Abschließend rät sie mir noch, direkt nach der OP die mir verschriebenen Schmerzmittel einzunehmen. Viele Patienten zögerten dieses hinaus und nähmen sie erst, wenn es richtig wehtue. Die Sorge ist bei mir unbegründet, ich nehme schnell viel. Denn viel hilft viel. Das gilt insbesondere bei hochgradig dosierten verschreibungspflichtigen Schmerzmitteln. Wer damit schon einmal den Versuch des Suizids unternommen hat, wird das wissen. Oder eben auch nicht.

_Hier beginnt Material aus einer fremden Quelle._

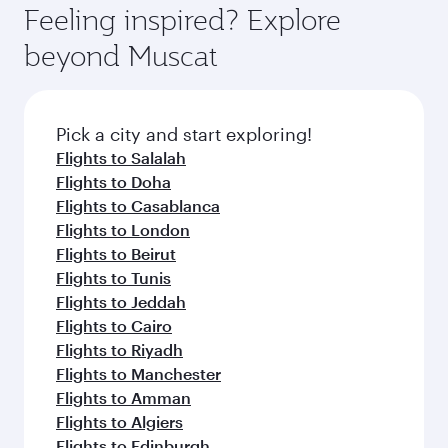
can enjoy luxury shopping and dining. Take a
hospitality as you relax in a spacious seat with a
Feeling inspired? Explore
Anytime.
break from your journey and rejuvenate
soft blanket and pillow. Explore thousands of
beyond Muscat
yourself with a variety of world-class amenities
entertainment options on Oryx One including
before your connecting flight.
the latest movies, music and games. You can
also dine on delicious meals, prepared with
fresh ingredients and inspired by global
Pick a city and start exploring!
flavours.
Flights to Salalah
Flights to Doha
Flights to Casablanca
Flights to London
Flights to Beirut
Flights to Tunis
Flights to Jeddah
Flights to Cairo
Flights to Riyadh
Flights to Manchester
Flights to Amman
Flights to Algiers
Flights to Edinburgh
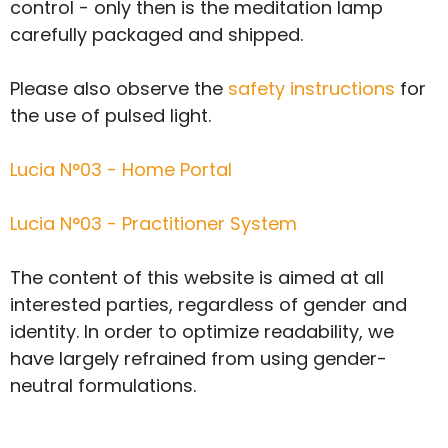
control - only then is the meditation lamp
carefully packaged and shipped.
Please also observe the
safety instructions
for
the use of pulsed light.
Lucia N°03 - Home Portal
Lucia N°03 - Practitioner System
The content of this website is aimed at all
interested parties, regardless of gender and
identity. In order to optimize readability, we
have largely refrained from using gender-
neutral formulations.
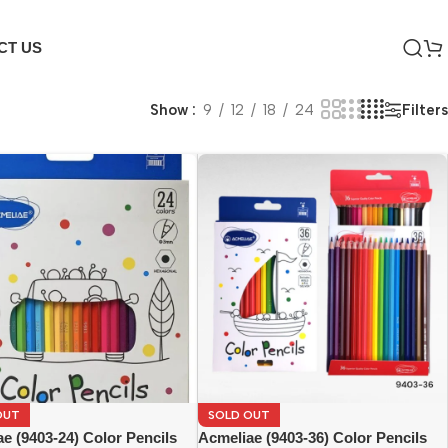
CT US
Filters
Show
9
12
18
24
OUT
SOLD OUT
e (9403-24) Color Pencils
Acmeliae (9403-36) Color Pencils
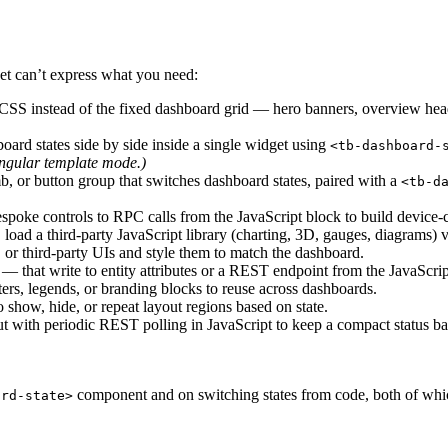
t can’t express what you need:
 CSS instead of the fixed dashboard grid — hero banners, overview heade
ard states side by side inside a single widget using
<tb-dashboard-
ngular template mode.)
, or button group that switches dashboard states, paired with a
<tb-d
espoke controls to RPC calls from the JavaScript block to build device-c
 load a third-party JavaScript library (charting, 3D, gauges, diagrams) 
r third-party UIs and style them to match the dashboard.
 — that write to entity attributes or a REST endpoint from the JavaScrip
ers, legends, or branding blocks to reuse across dashboards.
o show, hide, or repeat layout regions based on state.
with periodic REST polling in JavaScript to keep a compact status bar
component and on switching states from code, both of whi
ard-state>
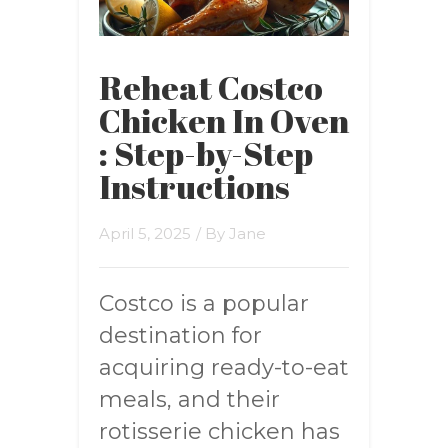
Reheat Costco
Chicken In Oven
: Step-by-Step
Instructions
April 5, 2025
/ By
Jane
Costco is a popular
destination for
acquiring ready-to-eat
meals, and their
rotisserie chicken has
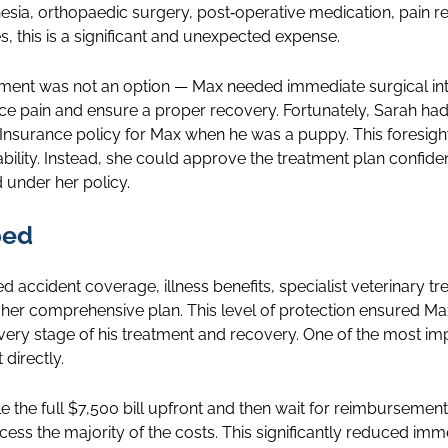
esia, orthopaedic surgery, post‑operative medication, pain re
, this is a significant and unexpected expense.
tment was not an option — Max needed immediate surgical int
ce pain and ensure a proper recovery. Fortunately, Sarah ha
surance policy for Max when he was a puppy. This foresight
ability. Instead, she could approve the treatment plan confide
 under her policy.
ped
ed accident coverage, illness benefits, specialist veterinary 
of her comprehensive plan. This level of protection ensured Ma
ery stage of his treatment and recovery. One of the most im
 directly.
le the full $7,500 bill upfront and then wait for reimbursemen
rocess the majority of the costs. This significantly reduced im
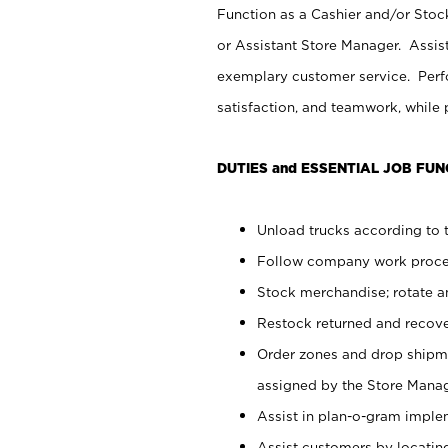
Function as a Cashier and/or Stock
or Assistant Store Manager. Assis
exemplary customer service. Perfo
satisfaction, and teamwork, while
DUTIES and ESSENTIAL JOB FUN
Unload trucks according to t
Follow company work proces
Stock merchandise; rotate a
Restock returned and recov
Order zones and drop shipme
assigned by the Store Manag
Assist in plan-o-gram impl
Assist customers by locatin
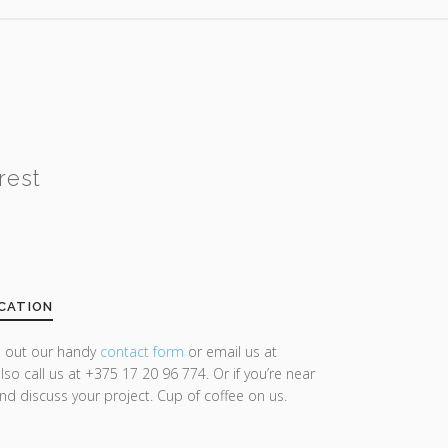
rest
CATION
ll out our handy
contact form
or email us at
lso call us at +375 17 20 96 774. Or if you’re near
and discuss your project. Cup of coffee on us.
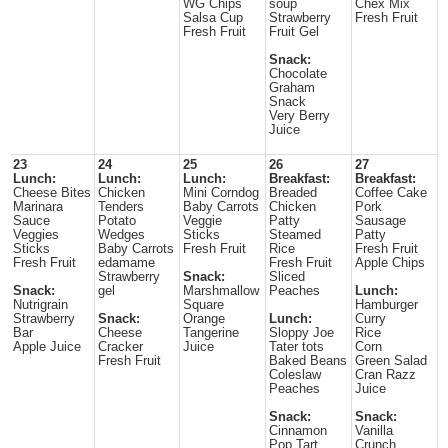
WG Chips
soup
Chex Mix
Salsa Cup
Strawberry
Fresh Fruit
Fresh Fruit
Fruit Gel
Snack:
Chocolate
Graham
Snack
Very Berry
Juice
23
24
25
26
27
Lunch:
Lunch:
Lunch:
Breakfast:
Breakfast:
Cheese Bites
Chicken
Mini Corndog
Breaded
Coffee Cake
Marinara
Tenders
Baby Carrots
Chicken
Pork
Sauce
Potato
Veggie
Patty
Sausage
Veggies
Wedges
Sticks
Steamed
Patty
Sticks
Baby Carrots
Fresh Fruit
Rice
Fresh Fruit
Fresh Fruit
edamame
Fresh Fruit
Apple Chips
Strawberry
Snack:
Sliced
Snack:
gel
Marshmallow
Peaches
Lunch:
Nutrigrain
Square
Hamburger
Strawberry
Snack:
Orange
Lunch:
Curry
Bar
Cheese
Tangerine
Sloppy Joe
Rice
Apple Juice
Cracker
Juice
Tater tots
Corn
Fresh Fruit
Baked Beans
Green Salad
Coleslaw
Cran Razz
Peaches
Juice
Snack:
Snack:
Cinnamon
Vanilla
Pop Tart
Crunch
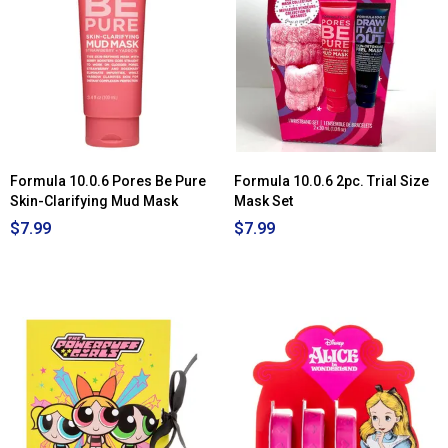
Clinique
Clarifying
Do-
Over
Peel
Formula 10.0.6 Pores Be Pure
Formula 10.0.6 2pc. Trial Size
Skin-Clarifying Mud Mask
Mask Set
$7.99
$7.99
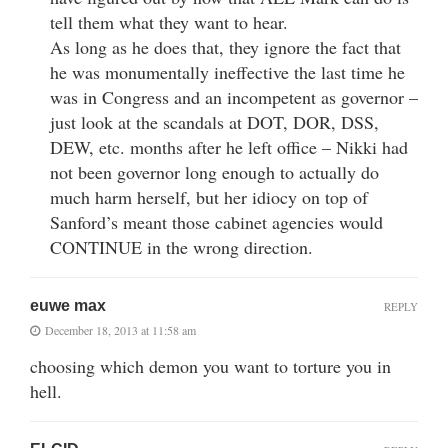
tell them what they want to hear.
As long as he does that, they ignore the fact that
he was monumentally ineffective the last time he
was in Congress and an incompetent as governor –
just look at the scandals at DOT, DOR, DSS,
DEW, etc. months after he left office – Nikki had
not been governor long enough to actually do
much harm herself, but her idiocy on top of
Sanford’s meant those cabinet agencies would
CONTINUE in the wrong direction.
euwe max
REPLY
December 18, 2013 at 11:58 am
choosing which demon you want to torture you in
hell.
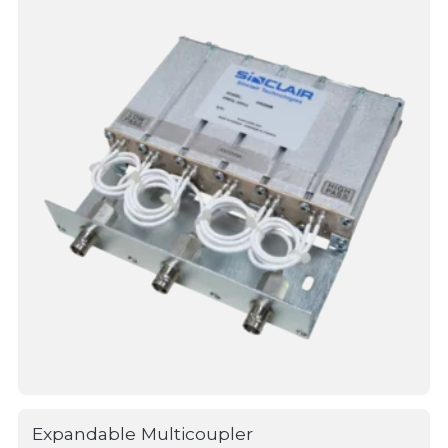
Expandable Multicoupler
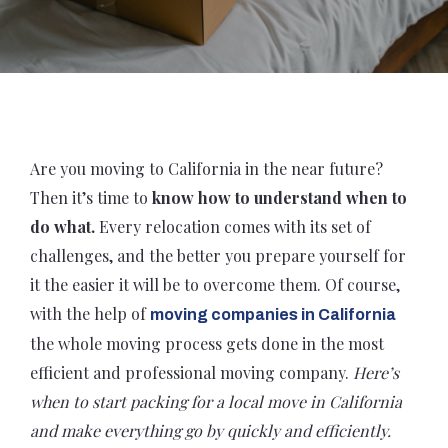
Are you moving to California in the near future?
Then it’s time to
know how to understand when to
do what.
Every relocation comes with its set of
challenges, and the better you prepare yourself for
it the easier it will be to overcome them. Of course,
with the help of
moving companies in California
the whole moving process gets done in the most
efficient and professional moving company.
Here’s
when to start packing for a local move in California
and make everything go by quickly and efficiently.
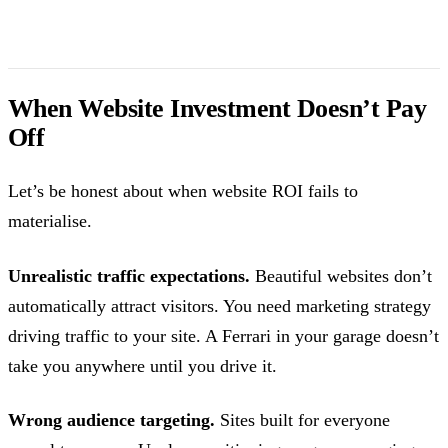
When Website Investment Doesn’t Pay
Off
Let’s be honest about when website ROI fails to
materialise.
Unrealistic traffic expectations.
Beautiful websites don’t
automatically attract visitors. You need marketing strategy
driving traffic to your site. A Ferrari in your garage doesn’t
take you anywhere until you drive it.
Wrong audience targeting.
Sites built for everyone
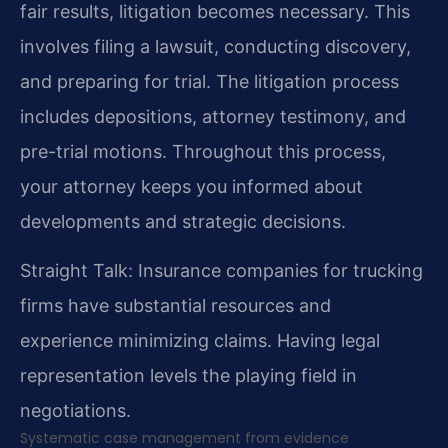
fair results, litigation becomes necessary. This
involves filing a lawsuit, conducting discovery,
and preparing for trial. The litigation process
includes depositions, attorney testimony, and
pre-trial motions. Throughout this process,
your attorney keeps you informed about
developments and strategic decisions.
Straight Talk: Insurance companies for trucking
firms have substantial resources and
experience minimizing claims. Having legal
representation levels the playing field in
negotiations.
Systematic case management from evidence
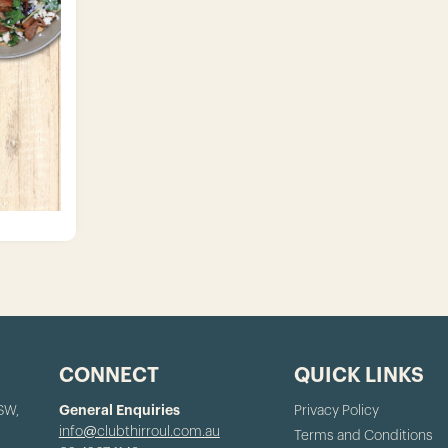
CONNECT
QUICK LINKS
NSW,
General Enquiries
Privacy Policy
info@clubthirroul.com.au
Terms and Conditions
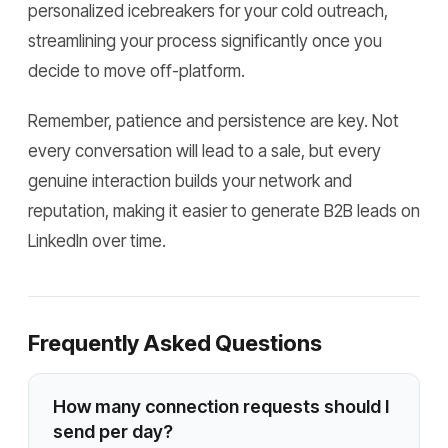
personalized icebreakers for your cold outreach,
streamlining your process significantly once you
decide to move off-platform.
Remember, patience and persistence are key. Not
every conversation will lead to a sale, but every
genuine interaction builds your network and
reputation, making it easier to generate B2B leads on
LinkedIn over time.
Frequently Asked Questions
How many connection requests should I
send per day?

Ansonsten freue ich mich auf ein entspanntes Wochenende und die zwei Wochen nach der OP, die ich krankgeschrieben sein werde. Achja, was sehr wahrscheinlich geschehen wird: die Bildung eines Hämatoms. Das könne zu einer Blaufärbung und Schwellung meiner Hoden führen, aber ich müsse mir da keine Sorgen machen. Da platze dann auch nichts. Und natürlich wird im seppolog darüber berichtet werden, ob mein Hoden ein Schrumpfhoden wird oder lediglich blau und geschwollen.

Ich wünsche uns ein angenehmes Wochenende!